Holly Davis hasn’t forgotten the “yahoos.”
A week after county commissioners declined Sheriff Mike Prendergast’s suggestion for additional law enforcement to patrol coastal areas popular with rowdy boaters, Commissioner Davis wants another shot.
“We bobbled that whole discussion,” Davis said. “I just flubbed it.”
Prendergast, responding to a county request for a plan to combat problem boaters in Homosassa’s Blue Waters, suggested at the board’s July 13 meeting that the county use American Recovery Plan funds to buy additional vessels and equipment, plus hire more deputies.
Although Commissioners Davis and Jeff Kinnard said they supported the sheriff’s plan, no one made a motion and there was no vote.
Since then, Homosassa residents sent emails to commissioners asking them to reconsider.
Davis said she reached out to the sheriff’s office and asked for specific alternatives to provide commissioners at the Tuesday, July 27 meeting. They are:
- Add three deputies to fill vacancies left by transfer of deputies to the special enforcement unit; add one law enforcement boat. Year one total: $561,562.

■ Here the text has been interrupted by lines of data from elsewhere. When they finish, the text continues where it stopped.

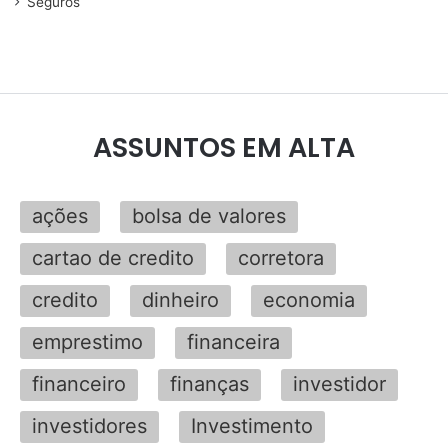
Seguros
ASSUNTOS EM ALTA
ações
bolsa de valores
cartao de credito
corretora
credito
dinheiro
economia
emprestimo
financeira
financeiro
finanças
investidor
investidores
Investimento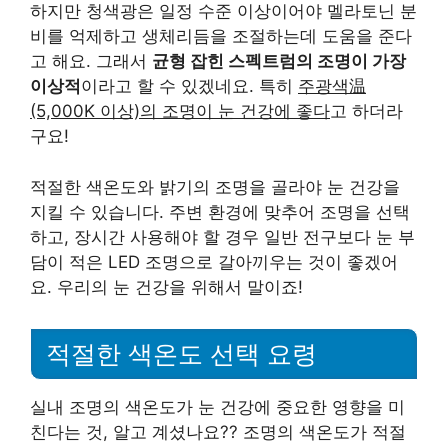
하지만 청색광은 일정 수준 이상이어야 멜라토닌 분
비를 억제하고 생체리듬을 조절하는데 도움을 준다
고 해요. 그래서
균형 잡힌 스펙트럼의 조명이 가장
이상적
이라고 할 수 있겠네요. 특히
주광색温
(5,000K 이상)의 조명이 눈 건강에 좋다
고 하더라
구요!
적절한 색온도와 밝기의 조명을 골라야 눈 건강을
지킬 수 있습니다. 주변 환경에 맞추어 조명을 선택
하고, 장시간 사용해야 할 경우 일반 전구보다 눈 부
담이 적은 LED 조명으로 갈아끼우는 것이 좋겠어
요. 우리의 눈 건강을 위해서 말이죠!
적절한 색온도 선택 요령
실내 조명의 색온도가 눈 건강에 중요한 영향을 미
친다는 것, 알고 계셨나요?? 조명의 색온도가 적절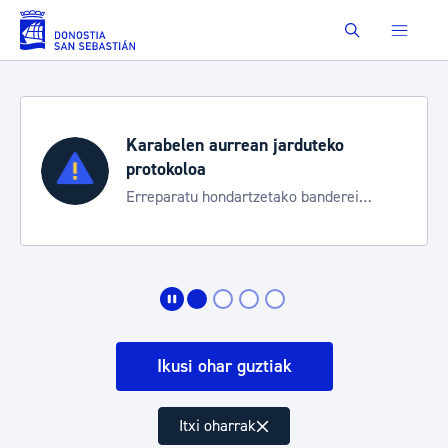
Eduki nagusira joan
Buscar
Karabelen aurrean jarduteko
protokoloa
Erreparatu hondartzetako banderei
egoeraren berri izateko
Ikusi ohar guztiak
Itxi oharrak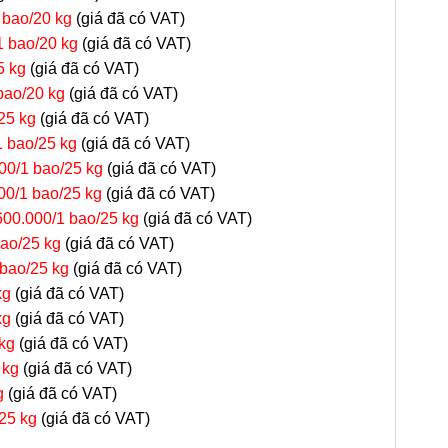
 bao/20 kg
(giá đã có VAT)
1 bao/20 kg
(giá đã có VAT)
5 kg
(giá đã có VAT)
bao/20 kg
(giá đã có VAT)
25 kg
(giá đã có VAT)
1 bao/25 kg
(giá đã có VAT)
00/1 bao/25 kg
(giá đã có VAT)
00/1 bao/25 kg
(giá đã có VAT)
600.000/1 bao/25 kg
(giá đã có VAT)
ao/25 kg
(giá đã có VAT)
bao/25 kg
(giá đã có VAT)
kg
(giá đã có VAT)
kg
(giá đã có VAT)
kg
(giá đã có VAT)
 kg
(giá đã có VAT)
g
(giá đã có VAT)
25 kg
(giá đã có VAT)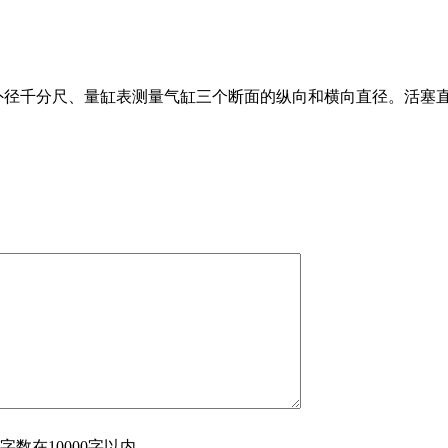
外径千分尺、量缸表测量气缸三个断面的纵向和横向直径。活塞
数在10000字以内。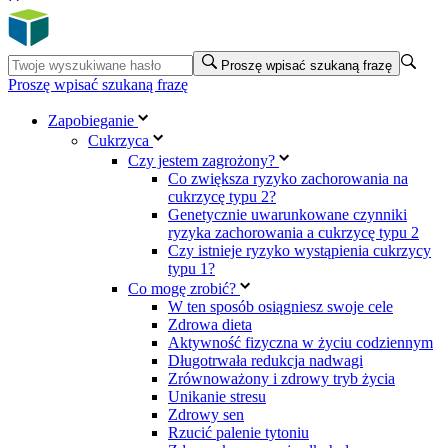
Proszę wpisać szukaną frazę
Proszę wpisać szukaną frazę
Zapobieganie
Cukrzyca
Czy jestem zagrożony?
Co zwiększa ryzyko zachorowania na
cukrzycę typu 2?
Genetycznie uwarunkowane czynniki
ryzyka zachorowania a cukrzycę typu 2
Czy istnieje ryzyko wystąpienia cukrzycy
typu 1?
Co mogę zrobić?
W ten sposób osiągniesz swoje cele
Zdrowa dieta
Aktywność fizyczna w życiu codziennym
Długotrwała redukcja nadwagi
Zrównoważony i zdrowy tryb życia
Unikanie stresu
Zdrowy sen
Rzucić palenie tytoniu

- Add four new deputies and two law enforcement boats. Year one total: $833,416
- Add six new deputies, two boats and one vehicle capable of towing a larger boat. Year one total: $1.2 million.
- The original proposal discussed by commissioners would have added five new deputies, two boats and one vehicle to tow a larger boat. Year one total: $1 million.
Recurring costs for year two and beyond are “substantially lower” than the first year cost, the sheriff’s proposal states.
And, while Blue Waters in the Homosassa River is getting plenty of attention, the marine unit isn’t central to the coast.
“These options are to address maritime issues on all of our lakes, rivers, estuaries and gulf area waterways,” the proposal states.
Davis, who referred to boating troublemakers as “yahoos” during the July 13 meeting, said the county needs to step up enforcement to protect boaters and residents.
“We have thousands and thousands and thousands of tourists coming in,” she said. “If we don’t get ahead of this, our residents will be harassed heavily.”
Davis said he spoke with Pendergrast who said the issues on the water are getting worse.
“He said last weekend was a zoo, and 70% of citations were out of towners,” she said. “These are not families coming in to see the manatees. They’re being chased out of other rivers and they’re coming to us.”
Davis said she thinks the county can provide additional marine patrols without increasing the property tax rate to pay for it.
“We need to make some smart investments,” she said. “One of them is to get ahead of law enforcement. We need to not always look to be the cheapest game in town. If we do that we’ll continue to attract people who have that same attitude.”